**About this exercise:** Print everything from the start of the material down to the line containing "cantidad de establecimientos", reproducing each line word for word. Include both the first line and that last one.

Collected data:
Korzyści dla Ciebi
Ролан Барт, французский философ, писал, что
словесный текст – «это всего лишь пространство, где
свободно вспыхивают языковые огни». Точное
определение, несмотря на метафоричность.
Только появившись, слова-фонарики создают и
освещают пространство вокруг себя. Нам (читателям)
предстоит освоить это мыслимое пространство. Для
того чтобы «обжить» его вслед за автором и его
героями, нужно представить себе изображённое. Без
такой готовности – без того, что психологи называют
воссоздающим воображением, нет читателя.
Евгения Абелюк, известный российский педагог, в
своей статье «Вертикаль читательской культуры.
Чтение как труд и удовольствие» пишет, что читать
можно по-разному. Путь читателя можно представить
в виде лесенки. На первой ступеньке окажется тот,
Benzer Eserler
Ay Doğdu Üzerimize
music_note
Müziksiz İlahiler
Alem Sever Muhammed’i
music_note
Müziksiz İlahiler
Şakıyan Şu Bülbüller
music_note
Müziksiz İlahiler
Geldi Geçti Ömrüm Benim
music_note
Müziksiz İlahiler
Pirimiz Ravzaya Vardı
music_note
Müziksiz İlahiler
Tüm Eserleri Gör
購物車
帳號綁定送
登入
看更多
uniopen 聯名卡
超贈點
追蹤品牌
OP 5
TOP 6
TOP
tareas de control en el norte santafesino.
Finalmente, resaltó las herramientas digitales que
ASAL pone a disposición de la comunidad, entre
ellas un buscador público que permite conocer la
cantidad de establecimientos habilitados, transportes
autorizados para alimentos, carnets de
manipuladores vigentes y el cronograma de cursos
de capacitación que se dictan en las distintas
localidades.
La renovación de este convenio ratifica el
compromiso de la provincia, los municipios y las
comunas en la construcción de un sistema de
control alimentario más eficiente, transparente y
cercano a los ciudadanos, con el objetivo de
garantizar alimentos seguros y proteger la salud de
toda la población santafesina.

**Problem solution:**
Korzyści dla Ciebi
Ролан Барт, французский философ, писал, что
словесный текст – «это всего лишь пространство, где
свободно вспыхивают языковые огни». Точное
определение, несмотря на метафоричность.
Только появившись, слова-фонарики создают и
освещают пространство вокруг себя. Нам (читателям)
предстоит освоить это мыслимое пространство. Для
того чтобы «обжить» его вслед за автором и его
героями, нужно представить себе изображённое. Без
такой готовности – без того, что психологи называют
воссоздающим воображением, нет читателя.
Евгения Абелюк, известный российский педагог, в
своей статье «Вертикаль читательской культуры.
Чтение как труд и удовольствие» пишет, что читать
можно по-разному. Путь читателя можно представить
в виде лесенки. На первой ступеньке окажется тот,
Benzer Eserler
Ay Doğdu Üzerimize
music_note
Müziksiz İlahiler
Alem Sever Muhammed’i
music_note
Müziksiz İlahiler
Şakıyan Şu Bülbüller
music_note
Müziksiz İlahiler
Geldi Geçti Ömrüm Benim
music_note
Müziksiz İlahiler
Pirimiz Ravzaya Vardı
music_note
Müziksiz İlahiler
Tüm Eserleri Gör
購物車
帳號綁定送
登入
看更多
uniopen 聯名卡
超贈點
追蹤品牌
OP 5
TOP 6
TOP
tareas de control en el norte santafesino.
Finalmente, resaltó las herramientas digitales que
ASAL pone a disposición de la comunidad, entre
ellas un buscador público que permite conocer la
cantidad de establecimientos habilitados, transportes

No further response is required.